Dalam laporan evaluasi Hak Asasi Manusia PBB yang dikeluarkan pada 2012, disebutkan jika pasal ini sebaiknya dihilangkan karena dianggap multitafsir. "Rekomendasinya adalah pemerintah harus merevisi pasal tersebut dan memberikan pengertian yang jelas ekspresi politik warga ini tidak lagi direpresi dengan menggunakan pasal 106," kata Kepala Divisi Riset dan Jaringan LBH Pers, Asep Komarudin.

Ia menyatakan pasal dengan tuduhan makar ini sebenarnya sudah dikenakan kepada sejumlah aktivis terkait menyampaikan pendapat di muka umum. Hal itu banyak terjadi pada aktivis yang berdomisili di Papua dalam berbagai kesempatan karena menyampaikan ekspresi politiknya. "Misalnya, dengan berteriak merdeka. Itu sudah dikenakan pasal makar. Padahal ini baru merupakan ungkapan atau ekspresi politik warga negara berkaitan dengan situasi dan kondisi," ujar dia.

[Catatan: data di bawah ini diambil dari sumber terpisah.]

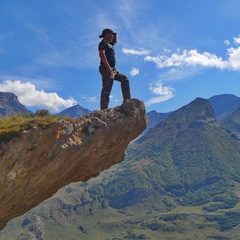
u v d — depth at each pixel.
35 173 11.94
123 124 13.64
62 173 13.12
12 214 14.17
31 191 12.86
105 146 13.74
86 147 12.87
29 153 11.27
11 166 11.11
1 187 11.34
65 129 11.91
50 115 12.80
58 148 11.81
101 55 13.73
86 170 14.96
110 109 13.69
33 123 11.46
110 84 14.03
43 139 11.39
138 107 14.09
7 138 10.97
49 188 14.14
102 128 13.07
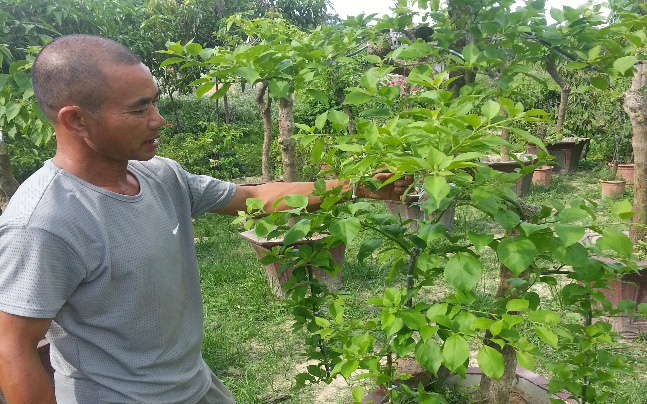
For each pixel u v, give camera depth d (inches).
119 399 61.3
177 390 66.8
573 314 86.7
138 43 394.6
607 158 417.7
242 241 275.3
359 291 198.4
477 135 57.4
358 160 68.7
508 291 86.0
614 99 362.6
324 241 81.9
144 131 59.1
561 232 57.9
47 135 125.6
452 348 57.2
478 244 59.4
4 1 207.0
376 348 149.0
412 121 69.4
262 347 164.6
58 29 245.3
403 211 253.0
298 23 667.4
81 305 58.1
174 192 71.0
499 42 85.7
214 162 416.5
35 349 54.6
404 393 84.7
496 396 90.0
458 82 103.0
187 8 506.9
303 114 520.1
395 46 101.7
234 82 84.4
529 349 57.5
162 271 62.0
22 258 52.7
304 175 342.6
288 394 135.9
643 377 133.8
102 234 56.9
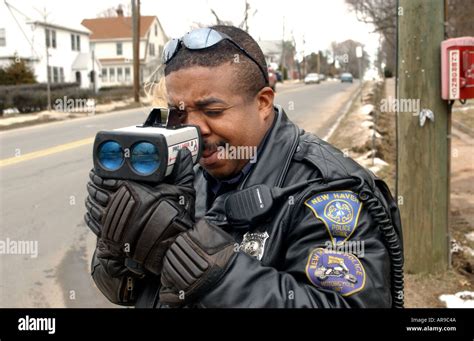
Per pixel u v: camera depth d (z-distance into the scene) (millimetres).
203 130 1220
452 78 3691
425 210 3922
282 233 1205
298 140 1339
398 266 1233
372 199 1204
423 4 3727
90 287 4047
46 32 34969
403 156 3934
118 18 54312
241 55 1214
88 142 12141
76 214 6141
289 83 50969
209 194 1437
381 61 22859
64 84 28828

Pasal makar juga sempat digugat ke Mahkamah Konstitusi. Pihak yang melayangkan gugatan adalah Institute for Criminal Justice Reform atau ICJR. Namun MK menyebut legal standing pemohon tak kuat, karena pemohon kurang detil dalam menjabarkan arti makar yang mereka persoalkan dalam berkas uji materi. Frasa makar yang ketentuannya tercantum dalam KUHP pada sejumlah pasal, dianggap kabur dan tidak jelas.

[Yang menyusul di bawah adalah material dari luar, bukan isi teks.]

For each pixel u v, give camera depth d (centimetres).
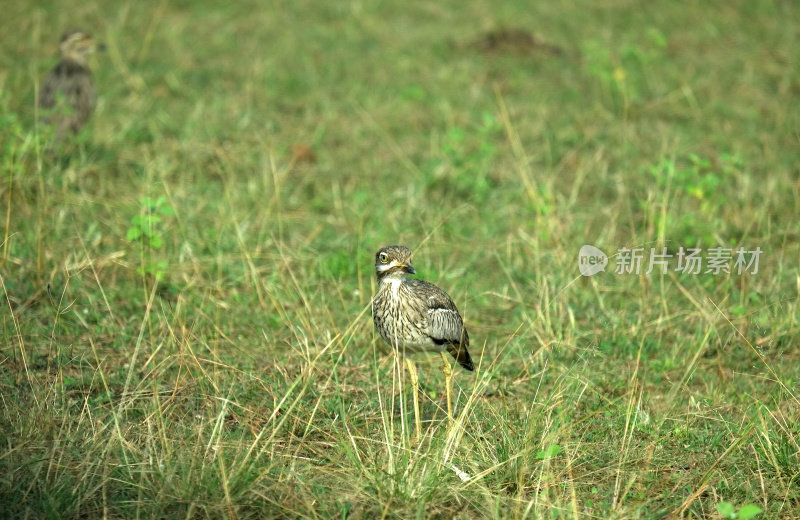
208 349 1164
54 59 2253
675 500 900
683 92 2236
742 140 1978
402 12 2884
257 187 1673
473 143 1947
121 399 1034
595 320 1306
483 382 1061
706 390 1144
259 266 1429
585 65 2406
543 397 1088
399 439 988
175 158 1778
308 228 1591
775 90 2334
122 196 1608
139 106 2039
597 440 1008
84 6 2681
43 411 954
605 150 1931
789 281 1395
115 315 1269
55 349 1159
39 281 1299
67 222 1487
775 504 893
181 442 921
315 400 1079
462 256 1520
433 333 1005
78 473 869
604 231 1533
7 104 1800
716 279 1410
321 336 1223
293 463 910
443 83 2319
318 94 2211
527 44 2580
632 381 1124
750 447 987
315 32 2655
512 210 1661
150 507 839
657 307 1345
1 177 1510
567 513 848
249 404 1055
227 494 816
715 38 2689
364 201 1659
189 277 1376
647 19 2828
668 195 1614
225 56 2445
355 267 1432
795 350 1246
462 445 955
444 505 879
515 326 1301
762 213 1563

Jika melihat Kitab Umum Hukum Pidana, ada sejumlah pasal makar yang berlaku di Indonesia. Berikut pasal-pasal tersebut:

Pasal 104

Makar dengan maksud untuk membunuh, atau merampas kemerdekaan, atau meniadakan kemampuan Presiden atau Wakil Presiden memerintah, diancam dengan pidana mati atau pidana penjara seumur hidup atau pidana penjara sementara paling lama dua puluh tahun.

Pasal 105

(Pasal ini ditiadakan berdasarkan Undang-undang No. 1 Tahun 1946, pasal VIII, butir 13).

Pasal 106

Makar dengan maksud supaya seluruh atau sebagian dari wilayah negara, diancam dengan pidana penjara seumur hidup atau pidana penjara sementara paling lama dua puluh tahun.

Pasal 107

Makar dengan maksud untuk menggulingkan pemerintah, diancam dengan pidana penjara paling lama lima belas tahun. Para pemimpin dan pengatur makar tersebut dalam ayat 1, diancam dengan pidana penjara seumur hidup atau pidana penjara sementara paling lama dua puluh tahun.

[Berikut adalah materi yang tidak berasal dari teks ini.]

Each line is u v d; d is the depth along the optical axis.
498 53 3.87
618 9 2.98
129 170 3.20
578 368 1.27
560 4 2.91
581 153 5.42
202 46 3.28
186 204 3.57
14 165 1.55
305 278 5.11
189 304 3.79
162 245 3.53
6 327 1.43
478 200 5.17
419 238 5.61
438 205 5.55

Menurut Kepala Divisi Humas Mabes Polri Boy Rafli Amar, pada sebuah kesempatan, kritik dan makar adalah dua hal berbeda. Apabila merujuk pada Pasal 107 jo 110 KUHP, makar diartikan sebagai upaya penggulingan pemerintah yang sah melalui pemufakatan. Meski begitu, ada pula makar yang kerap disertai dengan penggunaan senjata api, walau pun kasus ini belum terjadi.

Kata Boy, makar sebenarnya juga bisa dideteksi melalui sejumlah unsur tanpa perlu dahulu kasusnya terjadi. “Makar bisa dimasukkan ke dalam sebuah permufakatan dan dikategorikan sebagai perbuatan delik formal. Tidak harus menjadi sebuah kenyataan dulu baru bisa dihukum, tetapi bisa juga dengan adanya deteksi pertemuan, kegiatan dan penyelidikan.”

Dia mengatakan, sah-sah saja sebenarnya memberikan pandangan yang kritis pada sebuah negara demokrasi seperti Indonesia. Tetapi semua tentu berpatokan pada hukum yang berlaku. "Rambu hukum tetap dipegang. Jangan sampai di negara hukum, semua serba dibolehkan,” kata dia.